In the last picture notice around the eyes that the color is consistent with the rest of the animal. If the area around the eyes was darker I would agree that the animal would darken over time. With that said and the absence of a darker color around the eyes I believe the calve will be tan as an adult.


----------



## Chief Cook (Apr 24, 2011)

Congratulations on the heifer and she is pretty no matter what her color is called. LOL We saw some silvery blue beef cows on a trip recently. Would love to have a herd of them! Hope she goes up healthy and turns out to be one of your favorites.


----------



## bama-newsteader (Dec 2, 2011)

She sure is a beauty! I agree with Agman.....I had 3 calves this year born that dun color, but dark around the eyes. They are almost totally black now.


----------



## Farmerboy16 (Dec 4, 2012)

Thanks everyone. Agman, I see what you mean about the color around the Belinda's eyes.
This is my cow's first calf, Maybelle, born last year- 50% lowline- 
Day old- All black








2 months old- Red, but darker around eyes-








1 year old, all black.









I will update in a few months on Belinda's coloring.


----------



## Miss Kay (Mar 31, 2012)

She is 3/4 Guernsey and her nose is half light which you always expect from guernseys (light colored nose that is). She will probably be darker than a Guernsey but I bet not much. I vote for a dark tan.


----------



## DarleneJ (Jan 29, 2012)

It is hard to see, but if she is gray without the red/brown tones a butcher I know has called the color "mouse". He's had one on occasion and has kept them around for "variety" if they were heifers. He's had different cows but always bred them to a black angus bull. Once in a while one of the girls would throw a mouse-colored calf.
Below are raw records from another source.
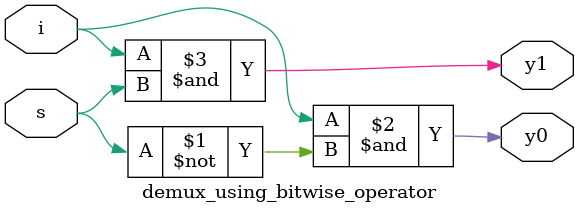
<source format=v>
`timescale 1ns / 1ps


module demux_using_bitwise_operator(
input i,s,
output y0,y1);

assign y0 = i&~s;
assign y1 = i&s;
endmodule

</source>
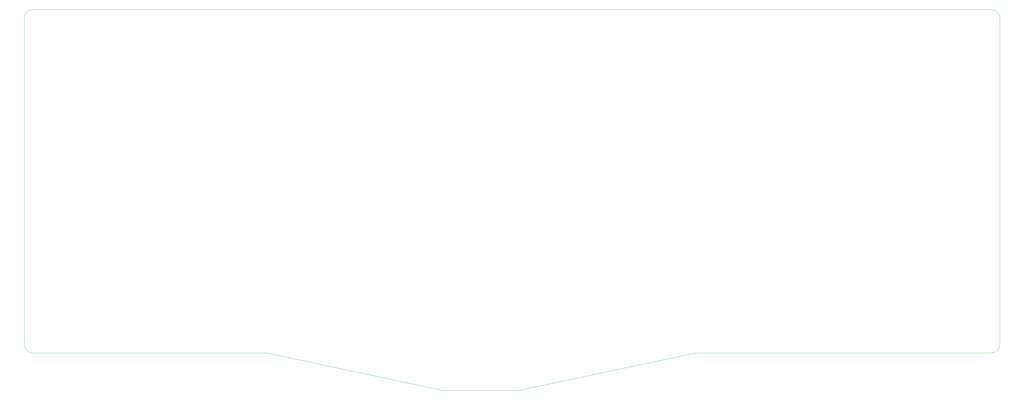
<source format=gbr>
G04 #@! TF.GenerationSoftware,KiCad,Pcbnew,(5.1.6)-1*
G04 #@! TF.CreationDate,2020-10-24T16:54:59-05:00*
G04 #@! TF.ProjectId,basketweave_bottom,6261736b-6574-4776-9561-76655f626f74,rev?*
G04 #@! TF.SameCoordinates,Original*
G04 #@! TF.FileFunction,Profile,NP*
%FSLAX46Y46*%
G04 Gerber Fmt 4.6, Leading zero omitted, Abs format (unit mm)*
G04 Created by KiCad (PCBNEW (5.1.6)-1) date 2020-10-24 16:54:59*
%MOMM*%
%LPD*%
G01*
G04 APERTURE LIST*
G04 #@! TA.AperFunction,Profile*
%ADD10C,0.050000*%
G04 #@! TD*
G04 APERTURE END LIST*
D10*
X394493750Y-200818750D02*
G75*
G02*
X391318750Y-203993750I-3175000J0D01*
G01*
X26193750Y-203993750D02*
X115443000Y-203993750D01*
X391318750Y-73025000D02*
G75*
G02*
X394493750Y-76200000I0J-3175000D01*
G01*
X391318750Y-203993750D02*
X278606250Y-203993750D01*
X278606250Y-203993750D02*
X211137500Y-218281250D01*
X182562500Y-218281250D02*
X211137500Y-218281250D01*
X115443000Y-203993750D02*
X182562500Y-218281250D01*
X23018750Y-76200000D02*
G75*
G02*
X26193750Y-73025000I3175000J0D01*
G01*
X26193750Y-73025000D02*
X391318750Y-73025000D01*
X23018750Y-76200000D02*
X23018750Y-200818750D01*
X394493750Y-76200000D02*
X394493750Y-200818750D01*
X26193750Y-203993750D02*
G75*
G02*
X23018750Y-200818750I0J3175000D01*
G01*
M02*

</source>
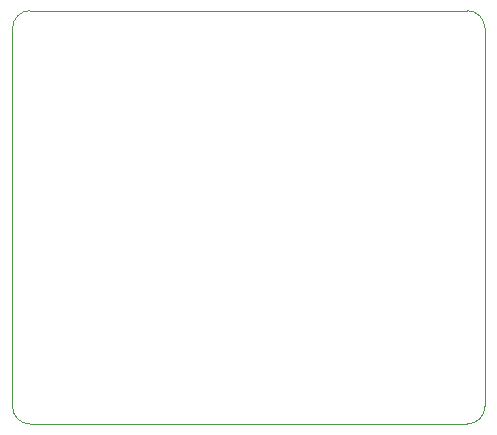
<source format=gm1>
%TF.GenerationSoftware,KiCad,Pcbnew,(6.0.7)*%
%TF.CreationDate,2022-08-03T23:31:13+02:00*%
%TF.ProjectId,rj45-pinheader-breakout,726a3435-2d70-4696-9e68-65616465722d,rev?*%
%TF.SameCoordinates,Original*%
%TF.FileFunction,Profile,NP*%
%FSLAX46Y46*%
G04 Gerber Fmt 4.6, Leading zero omitted, Abs format (unit mm)*
G04 Created by KiCad (PCBNEW (6.0.7)) date 2022-08-03 23:31:13*
%MOMM*%
%LPD*%
G01*
G04 APERTURE LIST*
%TA.AperFunction,Profile*%
%ADD10C,0.100000*%
%TD*%
G04 APERTURE END LIST*
D10*
X163000000Y-66500000D02*
X163000000Y-98500000D01*
X124500000Y-100000000D02*
X161500000Y-100000000D01*
X163000000Y-66500000D02*
G75*
G03*
X161500000Y-65000000I-1500000J0D01*
G01*
X161500000Y-100000000D02*
G75*
G03*
X163000000Y-98500000I0J1500000D01*
G01*
X123000000Y-98500000D02*
G75*
G03*
X124500000Y-100000000I1500000J0D01*
G01*
X124500000Y-65000000D02*
G75*
G03*
X123000000Y-66500000I0J-1500000D01*
G01*
X123000000Y-66500000D02*
X123000000Y-98500000D01*
X124500000Y-65000000D02*
X161500000Y-65000000D01*
M02*

</source>
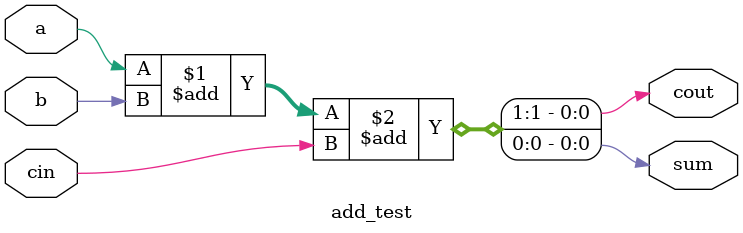
<source format=v>
`timescale 1ns / 1ps


module add_test(
    input a, b,cin,
    output cout, sum );
    assign{cout,sum} = a + b + cin;
endmodule

</source>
Your girl is sure pretty. Let us know what you end up with.


----------



## ATPFARM (Dec 31, 2012)

ash color ... dark ash


----------



## Jersey/guernsey (Nov 12, 2012)

My Eleanor was just that color when she was born and was black as an adult. 
Your new heifer is beautiful! Love that Guernsey face


----------



## Farmerboy16 (Dec 4, 2012)

Here is Belinda at 4 weeks old.


----------



## o&itw (Dec 19, 2008)

Looks like it may end up being a brindle. One doesn't end up seeing them much anymore.


----------



## linn (Jul 19, 2005)

She is a beauty. I would call her color dunn.


----------